The Azure Health Bot Service, a cloud platform designed for healthcare organizations to create and deploy AI-powered virtual health assistants, has been found vulnerable to multiple privilege-escalation issues.
Researchers discovered a server-side request forgery (SSRF) vulnerability (CVE-2024-38109) that allowed access to cross-tenant resources within the service, potentially enabling lateral movement to other resources.
Privilege Escalation Flaw in Azure Health Bot Service
The Azure Health Bot Service enables healthcare providers to create patient-facing chatbots that interact with external data sources, such as patient information portals or medical reference databases. Tenable researchers discovered that the “Data Connections” feature, designed to allow bots to interact with external data sources, could be exploited through a server-side request forgery (SSRF) attack.
Source: https://www.tenable.com/blog/By exploiting the Data Connections and third-party request APIs, the researchers performed various test connections and discovered that common endpoints, like Azure‘s Internal Metadata Service (IMDS), were initially inaccessible.

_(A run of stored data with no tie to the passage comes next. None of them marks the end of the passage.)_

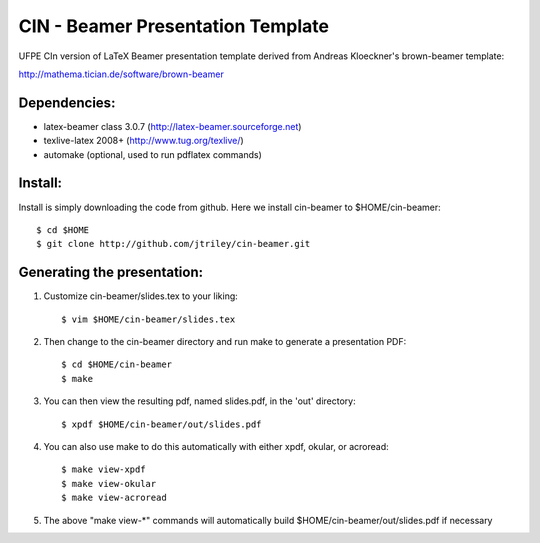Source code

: CIN - Beamer Presentation Template
==================================

UFPE CIn version of LaTeX Beamer presentation template derived from Andreas Kloeckner's brown-beamer template:

http://mathema.tician.de/software/brown-beamer

Dependencies:
-------------
* latex-beamer class 3.0.7 (http://latex-beamer.sourceforge.net)
* texlive-latex 2008+ (http://www.tug.org/texlive/)
* automake (optional, used to run pdflatex commands)

Install:
--------
Install is simply downloading the code from github. Here we install cin-beamer to $HOME/cin-beamer::

    $ cd $HOME
    $ git clone http://github.com/jtriley/cin-beamer.git

Generating the presentation:
----------------------------
1. Customize cin-beamer/slides.tex to your liking::

    $ vim $HOME/cin-beamer/slides.tex

2. Then change to the cin-beamer directory and run make to generate a presentation PDF::

    $ cd $HOME/cin-beamer
    $ make

3. You can then view the resulting pdf, named slides.pdf, in the 'out' directory::

    $ xpdf $HOME/cin-beamer/out/slides.pdf

4. You can also use make to do this automatically with either xpdf, okular, or acroread::

    $ make view-xpdf
    $ make view-okular
    $ make view-acroread

5. The above "make view-*" commands will automatically build $HOME/cin-beamer/out/slides.pdf if necessary
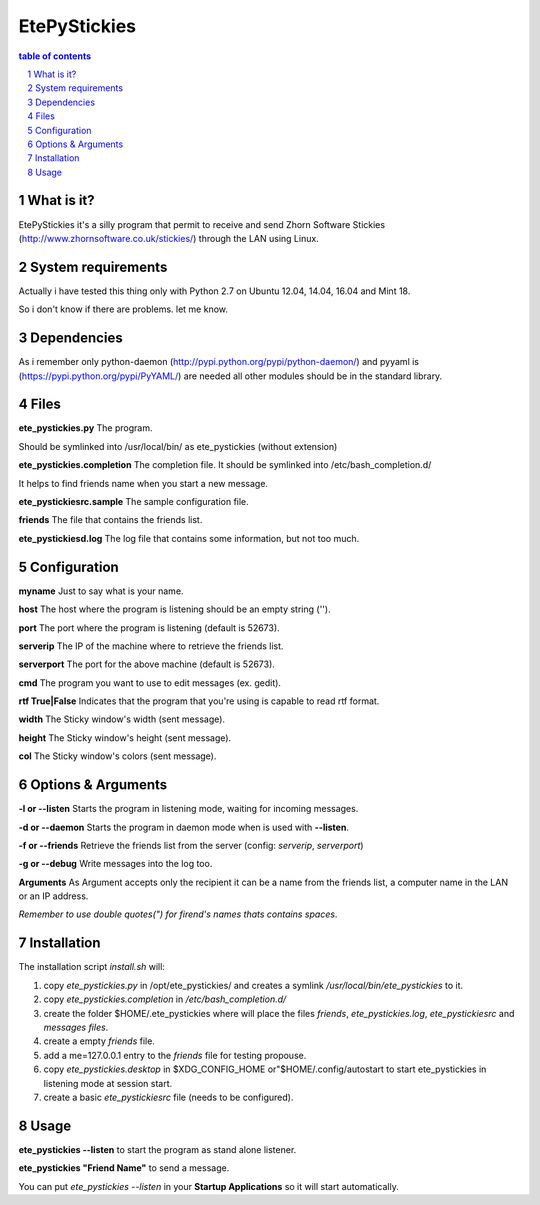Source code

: =============
EtePyStickies
=============

.. sectnum::

.. contents:: table of contents

What is it?
___________
EtePyStickies it's a silly program that permit to receive and send
Zhorn Software Stickies (http://www.zhornsoftware.co.uk/stickies/) through
the LAN using Linux.


System requirements
___________________
Actually i have tested this thing only with Python 2.7 on Ubuntu 12.04, 14.04, 16.04
and Mint 18.

So i don't know if there are problems.
let me know.


Dependencies
____________
As i remember only python-daemon (http://pypi.python.org/pypi/python-daemon/)
and pyyaml is (https://pypi.python.org/pypi/PyYAML/)
are needed all other modules should be in the standard library.


Files
_____
**ete_pystickies.py**
The program.

Should be symlinked into /usr/local/bin/ as ete_pystickies (without extension)

**ete_pystickies.completion**
The completion file. It should be symlinked into /etc/bash_completion.d/

It helps to find friends name when you start a new message.

**ete_pystickiesrc.sample**
The sample configuration file.

**friends**
The file that contains the friends list.

**ete_pystickiesd.log**
The log file that contains some information, but not too much.


Configuration
_____________
**myname**
Just to say what is your name.

**host**
The host where the program is listening should be an empty string ('').

**port**
The port where the program is listening (default is 52673).

**serverip**
The IP of the machine where to retrieve the friends list.

**serverport**
The port for the above machine (default is 52673).

**cmd**
The program you want to use to edit messages (ex. gedit).

**rtf True|False**
Indicates that the program that you're using is capable to read rtf format.

**width**
The Sticky window's width (sent message).

**height**
The Sticky window's height (sent message).

**col**
The Sticky window's colors (sent message).


Options & Arguments
___________________
**-l or --listen**
Starts the program in listening mode, waiting for incoming messages.

**-d or --daemon**
Starts the program in daemon mode when is used with **--listen**.

**-f or --friends**
Retrieve the friends list from the server (config: *serverip*, *serverport*)

**-g or --debug**
Write messages into the log too.

**Arguments**
As Argument accepts only the recipient it can be a name from the friends
list, a computer name in the LAN or an IP address.

*Remember to use double quotes(") for firend's names thats contains spaces*.


Installation
____________
The installation script *install.sh* will:

1. copy *ete_pystickies.py* in /opt/ete_pystickies/ and creates a symlink 
   */usr/local/bin/ete_pystickies* to it.
2. copy *ete_pystickies.completion* in */etc/bash_completion.d/*
3. create the folder $HOME/.ete_pystickies where will place the files
   *friends*, *ete_pystickies.log*, *ete_pystickiesrc* and *messages files*.
4. create a empty *friends* file.
5. add a me=127.0.0.1 entry to the *friends* file for testing propouse.
6. copy *ete_pystickies.desktop* in $XDG_CONFIG_HOME or"$HOME/.config/autostart
   to start ete_pystickies in listening mode at session start.
7. create a basic *ete_pystickiesrc* file (needs to be configured).


Usage
_____
**ete_pystickies --listen**
to start the program as stand alone listener.

**ete_pystickies "Friend Name"**
to send a message.

You can put *ete_pystickies --listen* in your **Startup  Applications** so
it will start automatically.
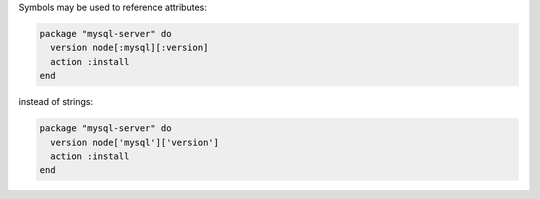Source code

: .. This is an included how-to. 

.. To use symbols to reference attributes

Symbols may be used to reference attributes:

.. code-block:: ruby

   package "mysql-server" do
     version node[:mysql][:version]
     action :install
   end

instead of strings:

.. code-block:: ruby

   package "mysql-server" do
     version node['mysql']['version']
     action :install
   end
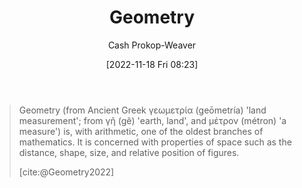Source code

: :PROPERTIES:
:ID:       e67fa9ff-5bb3-47cd-8559-0c3a25300f0d
:LAST_MODIFIED: [2023-09-05 Tue 20:20]
:END:
#+title: Geometry
#+hugo_custom_front_matter: :slug "e67fa9ff-5bb3-47cd-8559-0c3a25300f0d"
#+author: Cash Prokop-Weaver
#+date: [2022-11-18 Fri 08:23]
#+filetags: :concept:

#+begin_quote
Geometry (from Ancient Greek γεωμετρία (geōmetría) 'land measurement'; from γῆ (gê) 'earth, land', and μέτρον (métron) 'a measure') is, with arithmetic, one of the oldest branches of mathematics. It is concerned with properties of space such as the distance, shape, size, and relative position of figures.

[cite:@Geometry2022]
#+end_quote

* Flashcards :noexport:
** Definition :fc:
:PROPERTIES:
:CREATED: [2022-11-18 Fri 08:24]
:FC_CREATED: 2022-11-18T16:25:20Z
:FC_TYPE:  double
:ID:       75dc26ad-adeb-4102-ae5f-1045ac7eb841
:END:
:REVIEW_DATA:
| position | ease | box | interval | due                  |
|----------+------+-----+----------+----------------------|
| front    | 2.50 |   7 |   227.16 | 2024-01-19T18:33:02Z |
| back     | 2.95 |   7 |   476.43 | 2024-12-15T01:14:29Z |
:END:

[[id:e67fa9ff-5bb3-47cd-8559-0c3a25300f0d][Geometry]]

*** Back
A branch of math focused on properties of space such as distance, shape, size, and relative position of figures.
*** Source
[cite:@Geometry2022]
#+print_bibliography:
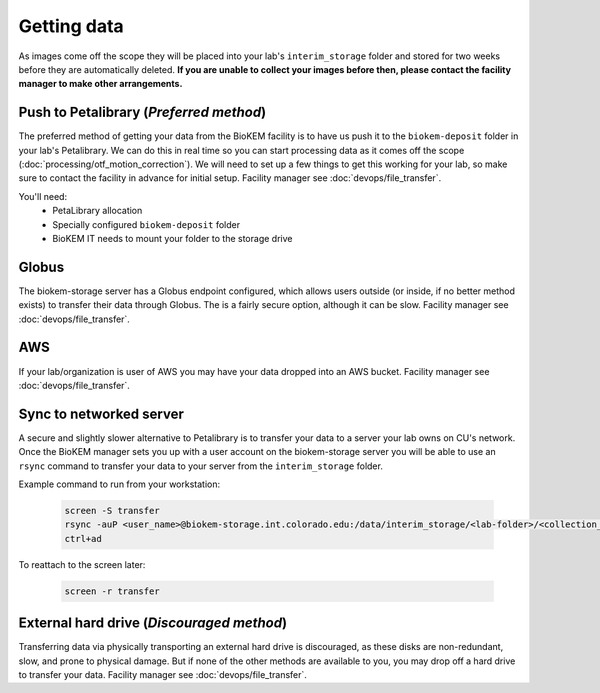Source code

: Getting data
============

.. image:: images/schematic_networked.png
   :width: 300
   :align: right

As images come off the scope they will be placed into your lab's
``interim_storage`` folder and stored for two weeks before they are
automatically deleted. **If you are unable to collect your images before
then, please contact the facility manager to make other arrangements.**

.. _Push:

Push to Petalibrary (*Preferred method*)
----------------------------------------
The preferred method of getting your data from the BioKEM facility is to have us
push it to the ``biokem-deposit`` folder in your lab's Petalibrary. We can do
this in real time so you can start processing data as it comes off the scope
(:doc:`processing/otf_motion_correction`). We will need to set up a few things to
get this working for your lab, so make sure to contact the facility in advance
for initial setup. Facility manager see :doc:`devops/file_transfer`.

You'll need:
  - PetaLibrary allocation
  - Specially configured ``biokem-deposit`` folder
  - BioKEM IT needs to mount your folder to the storage drive

.. _Globus:

Globus
------
The biokem-storage server has a Globus endpoint configured, which allows users
outside (or inside, if no better method exists) to transfer their data through
Globus. The is a fairly secure option, although it can be slow. Facility manager
see :doc:`devops/file_transfer`.

.. _AWS:

AWS
---
If your lab/organization is user of AWS you may have your data dropped into an
AWS bucket. Facility manager see :doc:`devops/file_transfer`.

.. _server:

Sync to networked server
------------------------
A secure and slightly slower alternative to Petalibrary is to transfer your data
to a server your lab owns on CU's network. Once the BioKEM manager sets you up
with a user account on the biokem-storage server you will be able to use an
``rsync`` command to transfer your data to your server from the
``interim_storage`` folder.

Example command to run from your workstation:

  .. code-block:: bash

    screen -S transfer
    rsync -auP <user_name>@biokem-storage.int.colorado.edu:/data/interim_storage/<lab-folder>/<collection_name>
    ctrl+ad

To reattach to the screen later:

  .. code-block:: bash

    screen -r transfer

.. _HDD:

External hard drive (*Discouraged method*)
------------------------------------------
Transferring data via physically transporting an external hard drive is discouraged,
as these disks are non-redundant, slow, and prone to physical damage. But if none of
the other methods are available to you, you may drop off a hard drive to transfer
your data. Facility manager see :doc:`devops/file_transfer`.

However, by configuring a data connection to an external host under their control and exploiting redirect responses (301/302 status codes), the researchers were able to bypass server-side mitigations and gain access to Azure’s Internal Metadata Service (IMDS).
With a valid metadata response, researchers obtained an access token for management.azure.com and subsequently listed the subscriptions they had access to via an API call. This led to a list of hundreds of resources belonging to other customers, indicating cross-tenant information.
Responsible Disclosure and Microsoft Follow-up
After reporting the initial findings to Microsoft’s Security Response Center (MSRC), the researchers confirmed that the issue had been resolved.
Microsoft’s MSRC acknowledged the report as well as the researcher findings and began investigating the issue on June 17, 2024. Within a week, fixes were rolled out to all regions, and by July 2, MSRC confirmed that all affected environments had been patched. According to Microsoft’s security update guide for the CVE-2024-38109 flaw, “The vulnerability documented by this CVE requires no customer action to resolve.”
The researchers retested the original proof-of-concepts and found that the fix simply rejected redirect status codes for data connection endpoints, eliminating the attack vector.
However, a second vulnerability had been discovered in the validation mechanism for FHIR (Fast Healthcare Interoperability Resources) endpoints during testing. While this issue had a limited impact, researchers immediately halted their investigation and reported the finding to Microsoft, opting to respect MSRC’s guidance regarding accessing cross-tenant resources. Fixes for this issue were available by July 12.
The researchers clarified that the vulnerabilities they had discovered involved weaknesses in the underlying architecture of the AI chatbot service rather than the AI models themselves.